There are 2 shin bones in each lower leg and the larger of the two is the tibia bone. As a weight bearing bone, the tibia cracks when muscles are unable to absorb the stress and hence rely on the bone. Stress is often created by repeated pounding of the foot on hard surfaces. Patients generally experience pain at the shin bone which increases with activity and decreases with rest.
Tibia stress fractures are more common in volleyball players, runners and gymnasts.
There are 12 ribs each on the left and right, and the first rib is the most susceptible to injury. This is because the first rib is weaker and thinner due to grooves for blood vessels to travel. Patients are likely to notice pain on the side of their neck, upper back or back of the shoulder. The pain may be exacerbated by deep breathing, coughing or moving the arm over the head.
Rib stress fractures are more common in sports that involve vigorous shoulder motions, such as rowing, baseball, dance and windsurfing.
A hip stress fracture is a serious injury to the ball of the hip joint. Patients typically experience aching groin pain. This pain may worsen when lying down or when the foot hits the ground when running or hopping. Hip stress fractures that are displaced (misaligned bones) may lead to serious complications like hip osteonecrosis, a condition where blood supply to the hip bone is affected.
Hip stress fractures are more common in long-distance runners, military recruits and mid-impact sports athletes.
If you think you might be suffering from a stress fracture, stop exercising immediately and consult a doctor. While x-ray scans may not be conclusive, bone scans or magnetic resonance imaging (MRI) are effective in identifying the condition.
The common prescription is rest, anti-inflammatory medication, stretching and muscle strengthening.
The RICE method is usually one of the first treatments your doctor would recommend for your injury.
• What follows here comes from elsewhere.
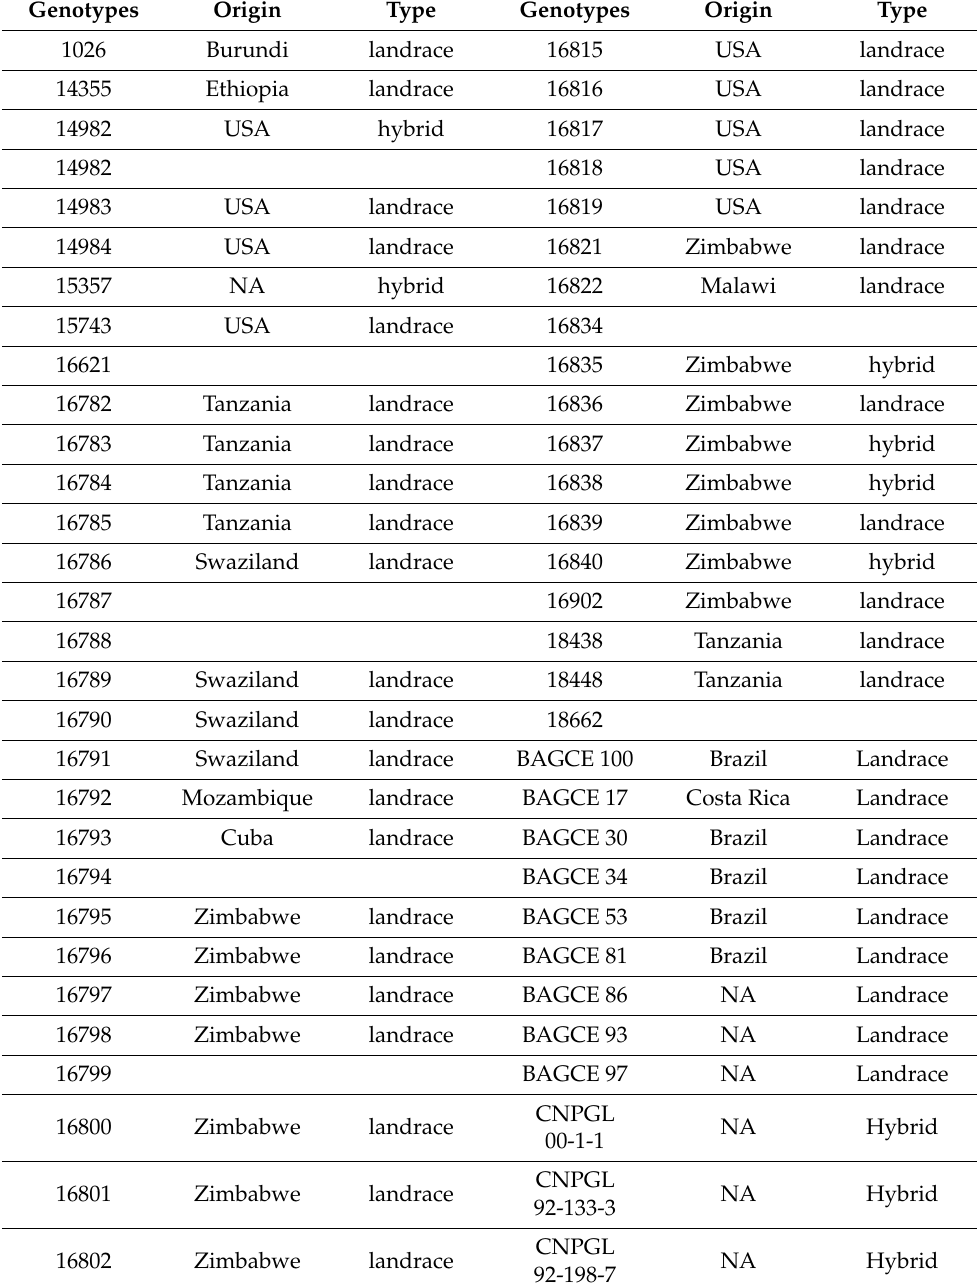
Table A1. Experimental genotypes used for the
Rest. Resting as much as possible for the first 2 days after injury. Your injury may take 6 – 12 weeks to heal, depending on its severity. If you really have to stay fit for your next marathon or competition, limit yourself to low-impact workouts or engage in light cross-training.
Ice. Apply an ice pack, covered with a light, absorbent towel for 15 – 20 minutes every 2 to 3 hours in the first 2 days after your injury. This helps to reduce pain and swelling.
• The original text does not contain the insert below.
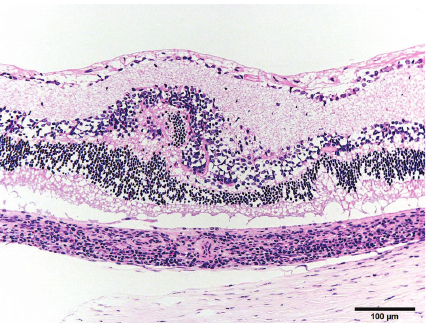
Figure 5: Photomicrograph of the iris of the eye from a 50-week- old female SDT fatty rat. There are inflammatory cells including a neutrophil (arrow), a macrophage (blue arrow head), and a lymphocyte (red arrow head) in the iris and the anterior and posterior chambers. Bar = 20 𝜇 m. Hematoxylin and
Compression. Wrap the affected area snugly with an elastic medical bandage to prevent swelling.
Elevation. Raise the sore body part above your heart level to reduce pain, throbbing and swelling. For example, you can use pillows to prop your leg up when sitting on the sofa.
If the stress fracture is causing you persistent pain or discomfort, your doctor may recommend over-the-counter pain relief medication such as paracetamol.
Your doctor may recommend a plaster cast, crutches or a walking boot or brace for a few weeks to reduce or eliminate stress on the injured bone.
When you notice that the swelling has gone down to the point you can see skin creases, you can start putting a little weight on the area. You might still need to use crutches or a cane. It is usually fine to put your full weight on the area 2 weeks after your injury.
Most stress fractures heal in about 6 – 8 weeks. Being able to walk without pain is an indication that the injured bone has healed completely and you can likely return to the activity that caused the stress fracture. Your doctor may take an X-ray imaging to be sure that the fracture has healed.
Your doctor is likely to recommend that you undergo physical therapy after your stress fracture has healed. This can be done with the help of physiotherapy and rehabilitation personnel using specialised exercise equipment that will allow you to improve muscle strength and flexibility as well as build bone. This is important to prevent a future fracture.
Occasionally when stress fractures don't heal after non-surgical treatment, surgery to stabilise the fracture and enhance healing of the bone may sometimes be needed.